It's still not perfect at all and is too flexible to be a safe choice for all
orgs.

------
anotheryou
you will run in to issues when not exactly doing the default way. you will
find open feature request tickets about it from many years ago.

also multiple, equally bad text editors with no way to even paste a nested
list from confluence correctly.

------
kazishariar
Fer werk, Jira is best. It's got horrendous plugins, like an app store for
cracvk addicts. It's use of the DB, is on par with kindergarteners. But it's
awesome top down, bottom up, both in and side ways. It's only a tool, no
different than the bone from 2001 - A Space Odessey. You can pretty much do
anything with it, and it's about as elastic as an app can get. Maybe vim, or
maybe notepad, or maybe MS Project, or maybe an Oracle DB, or maybe' Jesus.
But one thing that does stand out is developers don't want to be held on by
the crutches of anything that takes away from the developer flow, where 80% is
sifting through hn, and the other 20% programming.

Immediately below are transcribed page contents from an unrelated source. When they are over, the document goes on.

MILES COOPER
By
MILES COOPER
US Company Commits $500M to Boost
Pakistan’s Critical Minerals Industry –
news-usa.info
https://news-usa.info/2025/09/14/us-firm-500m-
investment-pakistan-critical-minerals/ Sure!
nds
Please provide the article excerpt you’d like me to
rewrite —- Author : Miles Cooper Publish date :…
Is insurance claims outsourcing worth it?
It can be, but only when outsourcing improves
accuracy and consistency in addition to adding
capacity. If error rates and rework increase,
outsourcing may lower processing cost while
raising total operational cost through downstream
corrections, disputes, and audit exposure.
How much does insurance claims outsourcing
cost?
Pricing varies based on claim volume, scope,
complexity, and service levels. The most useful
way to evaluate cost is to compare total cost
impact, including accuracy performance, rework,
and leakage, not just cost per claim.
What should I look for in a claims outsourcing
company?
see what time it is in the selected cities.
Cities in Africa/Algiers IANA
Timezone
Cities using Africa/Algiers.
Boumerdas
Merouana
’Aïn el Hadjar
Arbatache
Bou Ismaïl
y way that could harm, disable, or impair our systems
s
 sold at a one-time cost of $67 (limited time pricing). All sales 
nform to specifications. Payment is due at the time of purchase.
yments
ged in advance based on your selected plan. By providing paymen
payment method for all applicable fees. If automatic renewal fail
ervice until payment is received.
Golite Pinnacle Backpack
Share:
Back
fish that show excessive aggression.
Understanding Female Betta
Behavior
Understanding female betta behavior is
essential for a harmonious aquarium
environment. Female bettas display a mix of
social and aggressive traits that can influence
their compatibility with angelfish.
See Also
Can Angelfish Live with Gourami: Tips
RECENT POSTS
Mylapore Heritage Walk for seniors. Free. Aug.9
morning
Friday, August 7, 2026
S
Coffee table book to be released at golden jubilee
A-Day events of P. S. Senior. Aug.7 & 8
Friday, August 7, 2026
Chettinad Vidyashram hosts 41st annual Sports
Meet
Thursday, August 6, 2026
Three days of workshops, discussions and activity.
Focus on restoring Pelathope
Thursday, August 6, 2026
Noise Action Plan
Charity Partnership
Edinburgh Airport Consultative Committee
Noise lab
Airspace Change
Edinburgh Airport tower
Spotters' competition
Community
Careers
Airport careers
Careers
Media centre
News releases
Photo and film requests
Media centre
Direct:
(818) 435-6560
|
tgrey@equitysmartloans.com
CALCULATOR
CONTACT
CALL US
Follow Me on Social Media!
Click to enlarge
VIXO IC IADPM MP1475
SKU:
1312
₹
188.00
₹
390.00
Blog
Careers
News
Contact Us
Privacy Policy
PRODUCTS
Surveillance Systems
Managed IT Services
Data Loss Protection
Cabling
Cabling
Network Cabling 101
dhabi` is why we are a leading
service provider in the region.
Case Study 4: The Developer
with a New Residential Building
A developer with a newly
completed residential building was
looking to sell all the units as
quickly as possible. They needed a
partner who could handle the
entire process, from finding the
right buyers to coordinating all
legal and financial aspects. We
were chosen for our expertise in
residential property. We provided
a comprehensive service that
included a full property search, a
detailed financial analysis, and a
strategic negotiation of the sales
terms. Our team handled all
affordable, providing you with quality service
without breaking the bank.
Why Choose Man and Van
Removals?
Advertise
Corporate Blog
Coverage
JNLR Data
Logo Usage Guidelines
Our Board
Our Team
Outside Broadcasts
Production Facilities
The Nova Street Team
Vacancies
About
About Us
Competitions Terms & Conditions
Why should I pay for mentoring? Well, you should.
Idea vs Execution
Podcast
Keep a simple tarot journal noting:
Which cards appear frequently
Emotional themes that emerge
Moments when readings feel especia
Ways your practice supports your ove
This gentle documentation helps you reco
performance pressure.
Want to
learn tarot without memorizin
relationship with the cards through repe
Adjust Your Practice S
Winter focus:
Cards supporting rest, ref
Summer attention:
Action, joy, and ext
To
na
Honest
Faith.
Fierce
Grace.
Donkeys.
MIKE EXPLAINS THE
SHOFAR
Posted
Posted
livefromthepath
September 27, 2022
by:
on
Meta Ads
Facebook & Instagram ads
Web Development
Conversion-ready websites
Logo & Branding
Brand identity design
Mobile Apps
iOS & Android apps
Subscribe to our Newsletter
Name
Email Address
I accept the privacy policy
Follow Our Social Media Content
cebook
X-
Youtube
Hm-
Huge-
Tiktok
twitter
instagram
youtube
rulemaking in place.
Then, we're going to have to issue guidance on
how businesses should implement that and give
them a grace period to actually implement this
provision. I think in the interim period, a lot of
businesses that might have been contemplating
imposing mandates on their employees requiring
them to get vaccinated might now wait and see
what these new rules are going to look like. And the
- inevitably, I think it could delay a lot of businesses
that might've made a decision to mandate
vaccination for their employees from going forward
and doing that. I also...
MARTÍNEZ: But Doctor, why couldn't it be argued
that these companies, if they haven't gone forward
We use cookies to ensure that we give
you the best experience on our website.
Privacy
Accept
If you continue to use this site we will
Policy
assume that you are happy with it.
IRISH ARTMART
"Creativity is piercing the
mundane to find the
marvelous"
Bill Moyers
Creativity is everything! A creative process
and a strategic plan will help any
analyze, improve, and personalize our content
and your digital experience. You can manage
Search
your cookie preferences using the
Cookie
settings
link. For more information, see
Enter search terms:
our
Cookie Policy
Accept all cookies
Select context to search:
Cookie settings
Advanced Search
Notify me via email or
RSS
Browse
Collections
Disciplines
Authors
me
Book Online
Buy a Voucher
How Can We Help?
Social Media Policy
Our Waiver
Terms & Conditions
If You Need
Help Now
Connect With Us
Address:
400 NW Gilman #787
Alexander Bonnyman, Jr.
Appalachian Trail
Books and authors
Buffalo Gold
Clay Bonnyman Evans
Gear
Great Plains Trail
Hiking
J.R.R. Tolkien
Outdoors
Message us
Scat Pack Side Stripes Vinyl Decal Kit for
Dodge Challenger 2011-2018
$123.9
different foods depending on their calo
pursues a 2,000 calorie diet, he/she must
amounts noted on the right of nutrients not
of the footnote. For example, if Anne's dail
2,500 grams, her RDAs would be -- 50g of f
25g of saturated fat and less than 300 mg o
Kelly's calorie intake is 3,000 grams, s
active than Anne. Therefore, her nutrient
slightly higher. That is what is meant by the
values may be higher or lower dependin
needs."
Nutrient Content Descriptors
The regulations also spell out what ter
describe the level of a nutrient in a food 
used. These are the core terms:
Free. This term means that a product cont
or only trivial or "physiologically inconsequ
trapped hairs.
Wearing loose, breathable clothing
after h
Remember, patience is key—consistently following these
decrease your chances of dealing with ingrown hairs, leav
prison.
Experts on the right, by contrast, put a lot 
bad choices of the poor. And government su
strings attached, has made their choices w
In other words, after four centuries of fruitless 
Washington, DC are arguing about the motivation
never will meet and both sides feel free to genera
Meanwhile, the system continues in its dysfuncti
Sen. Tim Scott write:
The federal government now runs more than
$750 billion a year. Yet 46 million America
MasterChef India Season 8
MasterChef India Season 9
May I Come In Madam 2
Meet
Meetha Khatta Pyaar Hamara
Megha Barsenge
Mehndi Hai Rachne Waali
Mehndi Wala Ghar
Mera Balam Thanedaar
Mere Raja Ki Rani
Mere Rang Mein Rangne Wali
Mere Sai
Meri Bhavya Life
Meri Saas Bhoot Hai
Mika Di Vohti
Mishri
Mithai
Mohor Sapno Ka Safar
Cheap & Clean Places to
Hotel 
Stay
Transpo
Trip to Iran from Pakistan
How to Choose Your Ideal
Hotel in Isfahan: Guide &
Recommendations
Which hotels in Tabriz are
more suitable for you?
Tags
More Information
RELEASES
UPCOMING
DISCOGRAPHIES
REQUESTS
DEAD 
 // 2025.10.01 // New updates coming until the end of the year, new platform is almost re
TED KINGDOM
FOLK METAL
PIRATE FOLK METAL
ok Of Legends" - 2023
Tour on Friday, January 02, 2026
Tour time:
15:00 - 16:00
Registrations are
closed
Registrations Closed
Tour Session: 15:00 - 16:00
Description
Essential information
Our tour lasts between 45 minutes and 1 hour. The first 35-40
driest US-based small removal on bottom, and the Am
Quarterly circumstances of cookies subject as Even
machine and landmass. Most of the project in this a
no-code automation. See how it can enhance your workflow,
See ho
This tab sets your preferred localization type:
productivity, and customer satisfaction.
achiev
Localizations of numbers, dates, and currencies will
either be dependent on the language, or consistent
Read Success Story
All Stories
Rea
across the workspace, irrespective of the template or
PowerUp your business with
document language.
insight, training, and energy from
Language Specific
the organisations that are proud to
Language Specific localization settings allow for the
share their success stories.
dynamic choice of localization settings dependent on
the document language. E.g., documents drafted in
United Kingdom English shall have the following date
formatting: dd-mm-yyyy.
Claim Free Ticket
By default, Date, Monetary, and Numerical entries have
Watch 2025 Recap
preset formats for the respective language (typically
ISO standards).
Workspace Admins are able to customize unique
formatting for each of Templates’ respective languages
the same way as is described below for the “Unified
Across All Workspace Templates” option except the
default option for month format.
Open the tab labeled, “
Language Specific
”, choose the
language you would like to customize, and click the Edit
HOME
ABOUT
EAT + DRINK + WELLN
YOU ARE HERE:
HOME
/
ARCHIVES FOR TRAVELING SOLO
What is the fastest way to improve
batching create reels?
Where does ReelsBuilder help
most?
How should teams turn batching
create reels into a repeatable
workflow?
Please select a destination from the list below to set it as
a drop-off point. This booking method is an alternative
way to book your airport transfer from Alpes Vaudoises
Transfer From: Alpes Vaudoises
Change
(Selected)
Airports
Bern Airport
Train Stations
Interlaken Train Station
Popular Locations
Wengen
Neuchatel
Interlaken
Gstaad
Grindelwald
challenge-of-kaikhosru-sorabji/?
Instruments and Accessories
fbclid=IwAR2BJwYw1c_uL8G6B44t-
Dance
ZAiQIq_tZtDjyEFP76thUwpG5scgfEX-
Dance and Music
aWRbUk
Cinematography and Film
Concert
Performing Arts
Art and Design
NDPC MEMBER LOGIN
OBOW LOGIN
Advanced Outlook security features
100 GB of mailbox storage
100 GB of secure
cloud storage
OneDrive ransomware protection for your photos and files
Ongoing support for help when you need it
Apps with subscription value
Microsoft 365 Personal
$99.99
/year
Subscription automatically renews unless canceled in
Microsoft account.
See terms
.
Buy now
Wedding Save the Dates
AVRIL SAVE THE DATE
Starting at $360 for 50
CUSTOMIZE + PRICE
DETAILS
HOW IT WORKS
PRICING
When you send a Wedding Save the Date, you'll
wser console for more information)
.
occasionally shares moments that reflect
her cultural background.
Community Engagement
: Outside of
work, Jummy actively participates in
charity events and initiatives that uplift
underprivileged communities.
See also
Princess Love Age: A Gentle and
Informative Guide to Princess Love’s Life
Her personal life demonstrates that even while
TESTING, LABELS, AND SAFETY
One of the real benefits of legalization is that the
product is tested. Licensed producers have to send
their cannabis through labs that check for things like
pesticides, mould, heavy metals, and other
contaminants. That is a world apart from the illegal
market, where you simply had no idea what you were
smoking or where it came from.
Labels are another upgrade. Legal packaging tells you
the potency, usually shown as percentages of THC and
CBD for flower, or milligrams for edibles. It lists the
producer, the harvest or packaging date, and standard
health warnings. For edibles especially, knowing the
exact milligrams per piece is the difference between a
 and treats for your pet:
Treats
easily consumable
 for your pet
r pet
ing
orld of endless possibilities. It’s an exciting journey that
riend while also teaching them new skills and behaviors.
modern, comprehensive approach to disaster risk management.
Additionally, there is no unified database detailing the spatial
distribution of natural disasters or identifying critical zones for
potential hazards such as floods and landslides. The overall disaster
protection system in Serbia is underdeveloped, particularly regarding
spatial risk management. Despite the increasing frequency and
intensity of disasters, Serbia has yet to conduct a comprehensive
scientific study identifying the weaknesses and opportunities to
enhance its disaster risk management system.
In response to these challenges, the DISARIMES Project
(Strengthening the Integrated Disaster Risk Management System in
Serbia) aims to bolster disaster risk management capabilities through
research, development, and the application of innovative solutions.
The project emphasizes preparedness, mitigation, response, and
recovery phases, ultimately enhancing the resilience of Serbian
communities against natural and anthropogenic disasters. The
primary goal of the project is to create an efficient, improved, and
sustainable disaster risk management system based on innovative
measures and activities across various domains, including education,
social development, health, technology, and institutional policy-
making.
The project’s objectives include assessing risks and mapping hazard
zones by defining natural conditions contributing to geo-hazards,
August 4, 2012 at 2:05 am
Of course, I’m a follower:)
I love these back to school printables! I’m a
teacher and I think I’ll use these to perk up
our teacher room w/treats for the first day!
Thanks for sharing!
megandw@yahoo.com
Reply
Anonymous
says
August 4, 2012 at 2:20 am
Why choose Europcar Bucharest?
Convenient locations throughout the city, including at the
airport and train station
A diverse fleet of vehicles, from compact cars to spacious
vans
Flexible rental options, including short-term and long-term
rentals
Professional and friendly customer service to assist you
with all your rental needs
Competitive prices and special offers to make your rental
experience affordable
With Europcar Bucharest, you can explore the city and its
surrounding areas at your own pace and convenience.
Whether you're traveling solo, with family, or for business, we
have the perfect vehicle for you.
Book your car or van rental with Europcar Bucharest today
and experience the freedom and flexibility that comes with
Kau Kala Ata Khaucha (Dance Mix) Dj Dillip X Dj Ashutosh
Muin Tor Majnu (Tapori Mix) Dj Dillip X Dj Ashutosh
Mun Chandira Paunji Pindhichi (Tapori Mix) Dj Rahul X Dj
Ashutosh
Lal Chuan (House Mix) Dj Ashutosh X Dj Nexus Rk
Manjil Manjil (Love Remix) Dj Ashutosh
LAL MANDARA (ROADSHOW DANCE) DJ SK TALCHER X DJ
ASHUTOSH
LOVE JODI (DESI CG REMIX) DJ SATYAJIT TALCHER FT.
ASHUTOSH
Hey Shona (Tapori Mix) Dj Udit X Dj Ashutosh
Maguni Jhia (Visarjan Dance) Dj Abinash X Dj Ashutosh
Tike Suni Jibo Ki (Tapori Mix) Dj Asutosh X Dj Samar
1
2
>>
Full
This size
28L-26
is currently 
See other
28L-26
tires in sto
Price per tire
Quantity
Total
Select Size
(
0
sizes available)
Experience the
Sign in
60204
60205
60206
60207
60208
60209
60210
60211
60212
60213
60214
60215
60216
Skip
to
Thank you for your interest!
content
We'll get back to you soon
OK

Anything thrown into that
equation just messes up the balance, tools will always be hated. But tools
used will always be loved. You value your time, use a moleskin, skip a page,
draw 7 lines, and each day write down what you have to do for work, for
yourself, and for others, move things down everyday that you dont finish, make
themactionable. Remember that first page we skipped, create an index, it's the
most important page of your life. So make sure to keep it handy, Jira was
loosely trying to solve this problem for everyone, it's become a monster -phun
intended. Raptor Jesus! Arghhh-